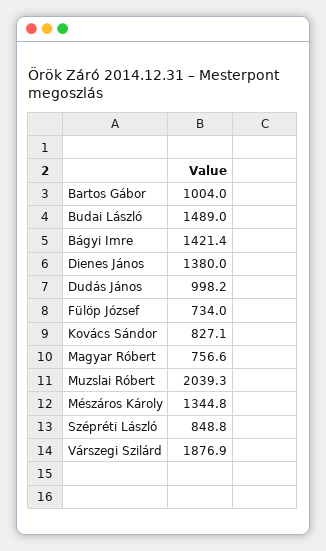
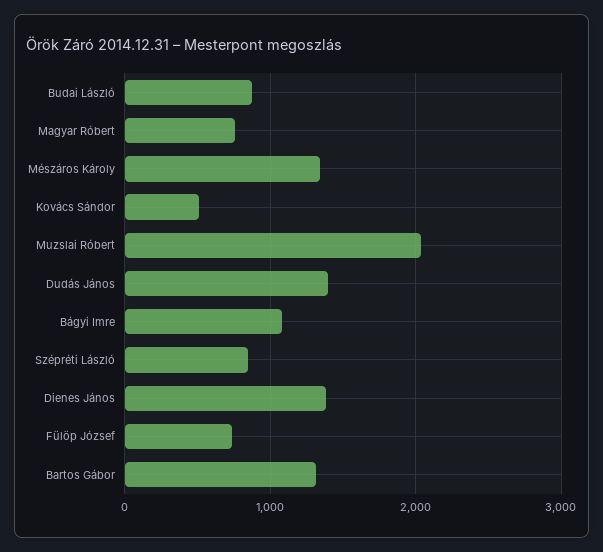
  {
-   "Bartos Gábor": 1004,
+   "Bartos Gábor": 1300,
-   "Budai László": 1489,
+   "Budai László": 900,
-   "Bágyi Imre": 1421.4,
+   "Bágyi Imre": 1100,
    "Dienes János": 1380,
-   "Dudás János": 998.2,
+   "Dudás János": 1400,
    "Fülöp József": 734,
-   "Kovács Sándor": 827.1,
+   "Kovács Sándor": 500,
    "Magyar Róbert": 756.6,
    "Muzslai Róbert": 2039.3,
    "Mészáros Károly": 1344.8,
-   "Szépréti László": 848.8,
+   "Szépréti László": 848.8
-   "Várszegi Szilárd": 1876.9
  }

REQUIRED WORK |
Repeat the entries above exactly and skip the images.

EXERCISE OUTPUT |
  {
-   "Bartos Gábor": 1004,
+   "Bartos Gábor": 1300,
-   "Budai László": 1489,
+   "Budai László": 900,
-   "Bágyi Imre": 1421.4,
+   "Bágyi Imre": 1100,
    "Dienes János": 1380,
-   "Dudás János": 998.2,
+   "Dudás János": 1400,
    "Fülöp József": 734,
-   "Kovács Sándor": 827.1,
+   "Kovács Sándor": 500,
    "Magyar Róbert": 756.6,
    "Muzslai Róbert": 2039.3,
    "Mészáros Károly": 1344.8,
-   "Szépréti László": 848.8,
+   "Szépréti László": 848.8
-   "Várszegi Szilárd": 1876.9
  }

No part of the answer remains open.